Walter J. Ong’s book ‘Orality and Literacy: The Technologizing of the Word’ was written in 1982 and because of its age it reads often times as a historical artefact on the Orwellian fears of the time. Ong looks back onto the history of written literacy versus primary orality to expose the hidden truth that orality is the true original while the written word will always be the dependent: “Oral expression can exist…without any writing at all, writing never without orality” (p. 8). The lens of this work is trained toward hailing the oral as a part of language oft forgotten in the modern age.
In his first chapter entitled ‘The Orality of Language’ he seeks to explain both the importance of orality as well as the impossible quest we, as literate and scholarly beings, must embark upon to try and comprehend a truly oral language. He uses the analogy of a horse being explained to people that originate from an entirely vehicle-based culture. (p. 12) To these people the horse would only ever be not a vehicle, a wheel-less automobile; just as to a literate mind oral language is only ever not written. The irony of this work is, of course, that Ong is writing his condemnation of written literacy. If oral language is the vessel of the truly original and “writing tyrannically locks them into a visual field forever” (p. 11) why wouldn’t this work be attempted as an oral experiment? Perhaps because by the end of this chapter even Ong must admit “without writing, human consciousness cannot achieve its fuller potentials…orality needs to produce and is destined to produce writing.” (p. 14)
The age of this book becomes an issue quickly as Ong cannot be aware of the changing culture of writing. He claims that “it would seem inescapably obvious that language is an oral phenomenon” (p. 6) however at this point the internet and computers were too early to have any real impact on his way of thinking. One could argue that in the 21st century language has become increasingly written while orality has remained as a tool to share more written language. The advent of cell phones, social media sites, online journalism and the like have promoted an entirely written culture while also creating new language that has been shaped by writing alone. This is something Ong thought impossible as stated earlier because up to his point in history he stated: “language is so overwhelming oral that of all the many thousands of languages-possibly tens of thousands-spoken in the course of human history only around 106 have ever been committed to writing” (p. 7). A third option has been revealed in the past thirty years, written language from writing alone with leetspeak, SMS and the social media lexicon at the forefront.
Oral Literature is term disliked by Ong because it carries with it the baggage of the wheel-less automobile.

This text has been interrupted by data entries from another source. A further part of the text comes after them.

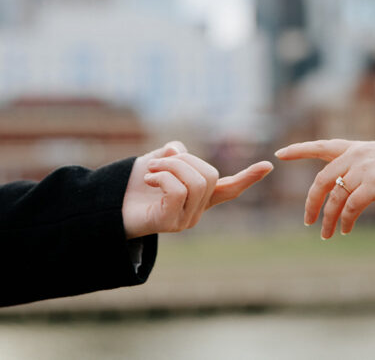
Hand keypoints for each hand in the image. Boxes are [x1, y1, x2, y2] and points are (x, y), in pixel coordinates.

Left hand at [122, 141, 273, 238]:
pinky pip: (178, 190)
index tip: (269, 165)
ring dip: (170, 166)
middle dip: (182, 160)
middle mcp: (196, 212)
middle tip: (157, 163)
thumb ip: (174, 154)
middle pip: (209, 175)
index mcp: (198, 197)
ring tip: (151, 170)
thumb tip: (178, 150)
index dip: (248, 177)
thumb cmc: (131, 185)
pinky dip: (162, 176)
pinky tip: (149, 179)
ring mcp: (185, 221)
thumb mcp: (157, 160)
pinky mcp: (170, 224)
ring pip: (196, 181)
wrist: (105, 205)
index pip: (229, 188)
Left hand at [275, 139, 374, 238]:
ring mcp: (365, 168)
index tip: (279, 154)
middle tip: (307, 221)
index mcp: (357, 147)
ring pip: (335, 197)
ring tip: (326, 235)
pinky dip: (346, 221)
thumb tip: (352, 186)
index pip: (322, 146)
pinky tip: (346, 230)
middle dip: (311, 202)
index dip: (299, 150)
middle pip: (322, 180)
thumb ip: (364, 168)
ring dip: (328, 218)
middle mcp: (357, 155)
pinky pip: (351, 207)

To Ong the term is base and inaccurate: “we have the term ‘literature’ which essentially means ‘writing’…but no comparably satisfactory term or concept to refer to a purely oral heritage (p. 10). Ong postulates that the term ‘oral literature’ will die away soon to hopefully be replaced by a more fitting noun; however a quick Google search tells us that oral literature has only grown as a commonly used term to describe oral histories, folklore and other storytelling in various cultures around the world. That is not to say that his concern was incorrect, the term is essentially an oxymoron and the fact that we haven’t found a more fitting word would seem to support the claim of Ferdinand de Saussure that writing is too basic a form of language (p. 5). Perhaps writing is unable to explain or define orality and they should be seem as separate entities much like painting and dancing. The assertion of Saussure that writing is a complement to orality or Henry Sweet’s concept of words being a translation of sounds are both too simple to encapsulate the power of the written word. The divisive nature of this chapter should lead us perhaps to see them as unique rather than hierarchical.
Even as I write these words onto a computer I hear my own voice speaking them in my head. My written literacy is steeped in oral culture and vice versa. Like art which takes on so many forms that can influence and shape one another, perhaps literacy is capable of such interdisciplinary action. Why must we choose one to be the better? Ong and Saussure seem to agree that because orality was first everything else will pale in comparison. By this token all paintings would be superior to all films; all symphonies would reign superior over all new media. Age is not a prerequisite for greatness.
The popularization of the internet has certainly changed the modern, technologized world; whether this has been for the better as Edison might postulate, for the worse as Thamus would see it or neither better nor worse in the eyes of Freud has yet to be decided. Yet I believe even Ong would agree that written language has begun to asexually reproduce in a way he may never have thought possible. It remains to be seen if this will be the death of orality or simply a trend in the ever-evolving lexicons of the world. The future may hold written language entirely dependent on sound as Sweet had predicted, it may lead us into a world where texting is the norm and orality is long forgotten (a dystopia Ong may have long feared) or it may continue to allow both literacies to flourish. From Ong’s work, we should hope mainly for the latter as both oral and written language allow us unique ways to envision process and recreate the world around us.
Ong, W.J. (1982). The orality of language. Orality and Literacy: The Technologizing of the Word. (pp.5-15) London and New York: Routledge.